The Real Reason Iridium Is More Valuable Than Gold

Gold. Platinum. Diamond. Valuable materials sought after for their luster, beauty, and more practical applications. Yet according to Economic Times, there is one rare metal that puts its shinier brethren to shame, however, exploding in value this year and giving anyone lucky enough to invest in it a payout three times larger than gold: iridium.

Iridium is one of the rarest precious metals on the planet, only mined as a byproduct of palladium and platinum. As such, the supply is extremely limited, and it is not commonly traded. There are only a handful of traders who sell iridium ingots and investors immediately send their purchases into production for use in things like electronic screens. On top of that, production issues can affect the already meager supply, and when demand suddenly increases, so too does the price of the metal. Over the span of three months from January to March 2021, iridium prices rose 131%, compared to an 85% increase for popular cryptocurrency Bitcoin.

Production issues are lowering supply

So what is this magical metal that became three times as valuable as gold? Unlike its yellow cousin, iridium is extremely hard, durable, and resistant to corrosion, with a very high melting point (via Hindustan Times). Various industries, from electronics and chemicals to automobiles and cell phones, all want their hands on the silvery-blue metal. Iridium can be seen in car spark plugs, in electrical screens, in smartphones, and even as a water disinfectant on the ballast of ships.

**Information**.
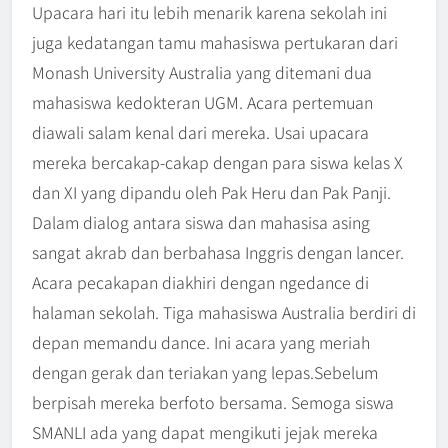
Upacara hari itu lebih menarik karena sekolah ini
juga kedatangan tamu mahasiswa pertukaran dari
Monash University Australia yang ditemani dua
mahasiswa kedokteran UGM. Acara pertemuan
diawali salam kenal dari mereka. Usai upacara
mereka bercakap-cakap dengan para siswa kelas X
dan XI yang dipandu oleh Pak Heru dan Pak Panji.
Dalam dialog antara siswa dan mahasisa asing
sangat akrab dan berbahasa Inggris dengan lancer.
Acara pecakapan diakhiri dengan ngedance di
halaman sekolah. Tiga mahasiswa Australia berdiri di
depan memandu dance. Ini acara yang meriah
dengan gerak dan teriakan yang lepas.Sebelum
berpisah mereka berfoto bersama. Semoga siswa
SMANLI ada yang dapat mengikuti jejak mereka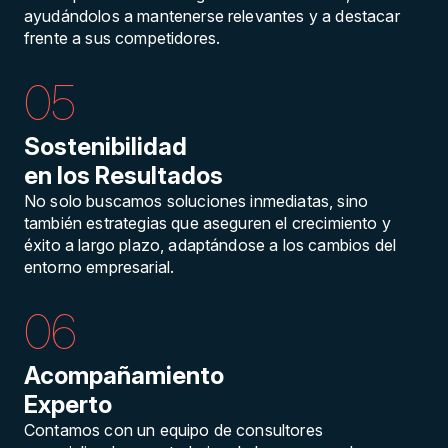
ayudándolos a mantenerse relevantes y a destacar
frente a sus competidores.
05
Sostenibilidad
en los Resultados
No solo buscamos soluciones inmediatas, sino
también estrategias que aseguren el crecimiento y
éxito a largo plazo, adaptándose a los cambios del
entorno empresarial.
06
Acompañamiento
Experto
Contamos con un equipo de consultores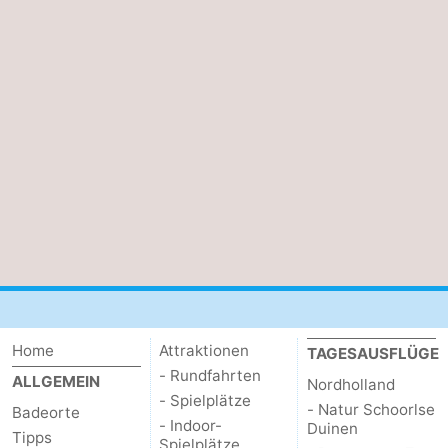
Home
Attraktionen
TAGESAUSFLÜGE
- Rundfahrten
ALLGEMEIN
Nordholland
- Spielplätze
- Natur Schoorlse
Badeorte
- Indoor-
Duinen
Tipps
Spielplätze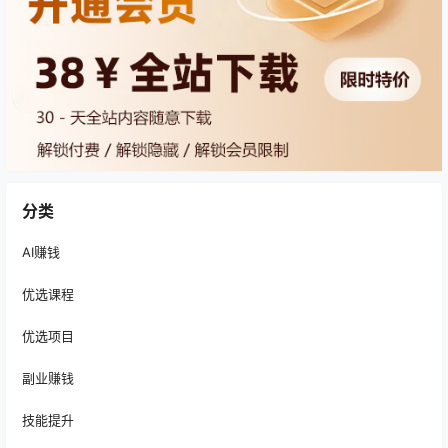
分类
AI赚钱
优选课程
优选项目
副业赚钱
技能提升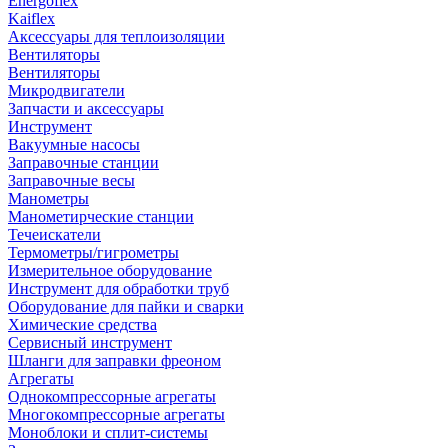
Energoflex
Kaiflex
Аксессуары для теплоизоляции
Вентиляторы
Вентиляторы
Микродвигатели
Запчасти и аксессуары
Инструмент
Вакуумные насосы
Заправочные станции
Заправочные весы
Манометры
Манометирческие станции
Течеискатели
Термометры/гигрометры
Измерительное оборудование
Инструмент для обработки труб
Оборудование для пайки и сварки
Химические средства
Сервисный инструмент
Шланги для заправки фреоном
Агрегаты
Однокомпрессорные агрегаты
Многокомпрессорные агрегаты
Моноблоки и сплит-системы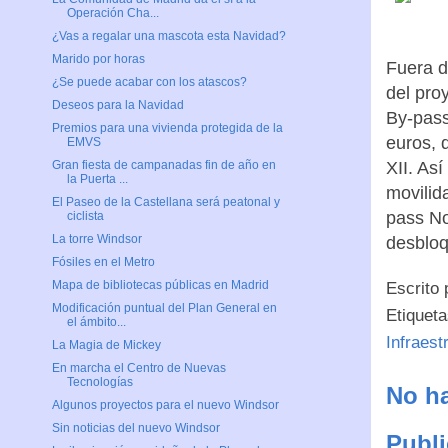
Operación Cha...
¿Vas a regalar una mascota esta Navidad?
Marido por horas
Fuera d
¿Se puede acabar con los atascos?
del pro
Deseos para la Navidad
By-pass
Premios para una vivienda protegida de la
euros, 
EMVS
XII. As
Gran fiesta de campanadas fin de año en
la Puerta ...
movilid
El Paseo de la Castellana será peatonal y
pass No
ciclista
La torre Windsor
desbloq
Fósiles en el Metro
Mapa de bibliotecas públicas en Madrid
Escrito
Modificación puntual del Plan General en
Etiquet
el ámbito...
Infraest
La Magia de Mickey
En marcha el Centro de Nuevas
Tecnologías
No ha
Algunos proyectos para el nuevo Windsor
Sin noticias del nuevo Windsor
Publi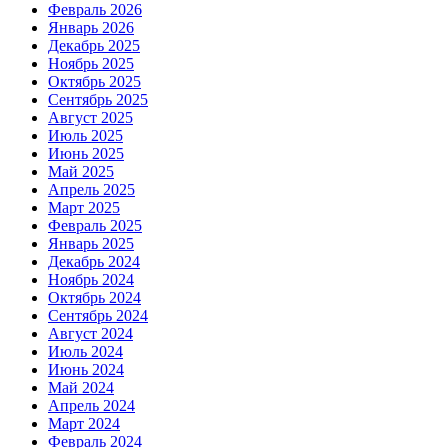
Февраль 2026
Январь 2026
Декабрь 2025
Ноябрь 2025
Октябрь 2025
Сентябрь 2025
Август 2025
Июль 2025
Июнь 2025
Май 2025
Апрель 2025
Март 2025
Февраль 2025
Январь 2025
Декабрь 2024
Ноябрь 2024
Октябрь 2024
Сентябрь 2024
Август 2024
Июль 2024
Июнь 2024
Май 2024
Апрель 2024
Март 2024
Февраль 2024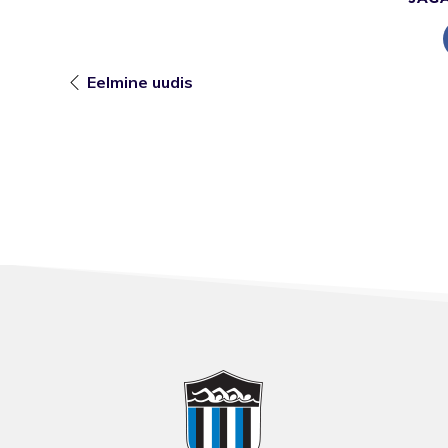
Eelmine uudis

**Exercise requirements**.
Say whether each statement agrees with the article on iridium, answering yes or no and quoting the deciding words: (a) Iridium is mined as a primary product in its own right. (b) Between January and March 2021, iridium prices rose by a larger percentage than Bitcoin. (c) Iridium has a low melting point.

**Response to this task**.
(a) No: "only mined as a byproduct of palladium and platinum"
(b) Yes: "iridium prices rose 131%, compared to an 85% increase for popular cryptocurrency Bitcoin"
(c) No: "with a very high melting point"